◆ GIVEN PROBLEM A ◆
Please transcribe the passage of the essay on Korean, Japanese, and Chinese differences from "Food, of course, persists" up to and including "among select circles.".
◆ GIVEN PROBLEM B ◆
Write the next part of the essay on Korean, Japanese, and Chinese differences, picking up after its final sentence.

◆ DOCUMENT EXCERPT ◆
There are undeniable cultural differences among Koreans, Japanese, and Chinese. There are languages and customs. Custom is most manifest in the clothes people wear; custom and costume are cognate words, after all. In the nineteenth century different Asians wore different national or ethnic costumes. In contemporary America, differentiation in Asian clothing is virtually nil; it's all contemporary American. In fact, among the young today, it's almost all contemporary American anywhere in the world. When I lived in Italy, I watched in Assisi a souvenir vendor hawking postcards. He would call out in turn, cartoline, cartes postales, postcards, and Postkarten. But he was not merely repeating the words mechanically but addressing approaching tourists accordingly even before he could hear what language they were speaking. Fascinated, I asked him how he knew someone coming up the street is American, French, Italian or German, and without missing a beat he said: scarpe signora, scarpe. Shoes, he said. This was before Nike and Reebok. Clothing, even shoes, is not very helpful in setting apart the Japanese face any more.

Food, of course, persists longer than costume, traveling with the immigrants wherever they go. But they don't accompany the faces in the public, and today they, too, cross ethnic boundaries. Sushi is everywhere, and it is served in America in Chinese and Korean restaurants as well. This is a proof that their clientele knows that Chinese, Korean, and Japanese are not the same. As universal as sushi are moo goo gai pan, bibimpap, and Thom Ka Gai, well, universal perhaps among select circles.

So, of cultural components, language is the surest index; if a couple is conversing in Japanese, I know they are Japanese. But if I see Asian faces talking where I can't hear the language, like across the street, beyond a glass wall, or in the roaring subway, I can still see it. Yes, I see and read the language where I can't hear it.

◆ SOURCE MATERIAL ◆
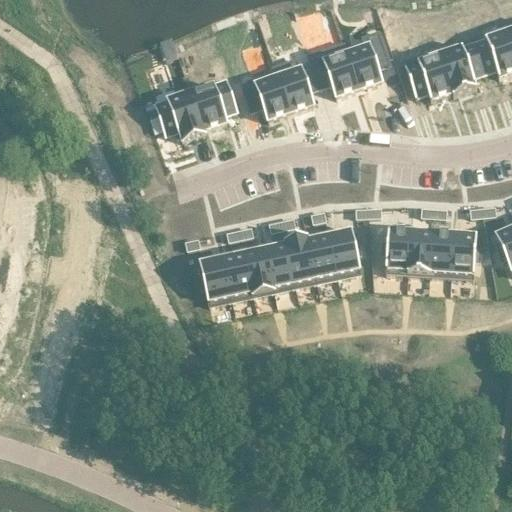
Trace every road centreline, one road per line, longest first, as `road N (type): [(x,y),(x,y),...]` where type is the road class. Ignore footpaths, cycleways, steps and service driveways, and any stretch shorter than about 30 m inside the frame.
road 1 (residential): [(511,144),(424,155),(320,149),(273,156),(182,188)]
road 2 (residential): [(161,511),(0,444)]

◆ WRITTEN RESPONSE A ◆
Food, of course, persists longer than costume, traveling with the immigrants wherever they go. But they don't accompany the faces in the public, and today they, too, cross ethnic boundaries. Sushi is everywhere, and it is served in America in Chinese and Korean restaurants as well. This is a proof that their clientele knows that Chinese, Korean, and Japanese are not the same. As universal as sushi are moo goo gai pan, bibimpap, and Thom Ka Gai, well, universal perhaps among select circles.

◆ WRITTEN RESPONSE B ◆
When I went to Italy, I already knew Italian well enough. But while living there, I learned to speak it better, and I did that by imitation. Learning certain verbal expressions, I inevitably learned the gestural expressions to go with them. For example, there is the typical gesture of chopping the air. You keep the palm open straight and bent back at the wrist and, with the fingers close together, you go chop chop repeatedly through air at a slight angle as you say something like, anzi (indeed), certo (surely), or eh, signora. Or, there is another characteristically Italian hand gesture of weighing a pinch of salt for emphasis. You position your hand with the fingertips pulled together as though you picked up a pinch of salt, hold it up with the fingers pointing upward, and move it up and down in the action of weighing, at times both hands, all ten fingures, held together. Then, you say, appunto (precisely), assolutamente (absolutely), davvero (ain't that the truth), and such. Or, in resignation, you roll out your lower lip, pull the corners of the mouth downward, and squint your eyes, and you say: eh, come si fa (what's to do). When you shrug Italian way, you keep the elbows pressed to the sides of the body and your both hands held out as though to say, see I ain't got nothing, and you say, ma scusi sa (ironic excuse me) or eh, non so (what do I know). The seated disciples in Leonardo da Vinci's Last Supper provides us with a compendium of Italian gestures still in currency today.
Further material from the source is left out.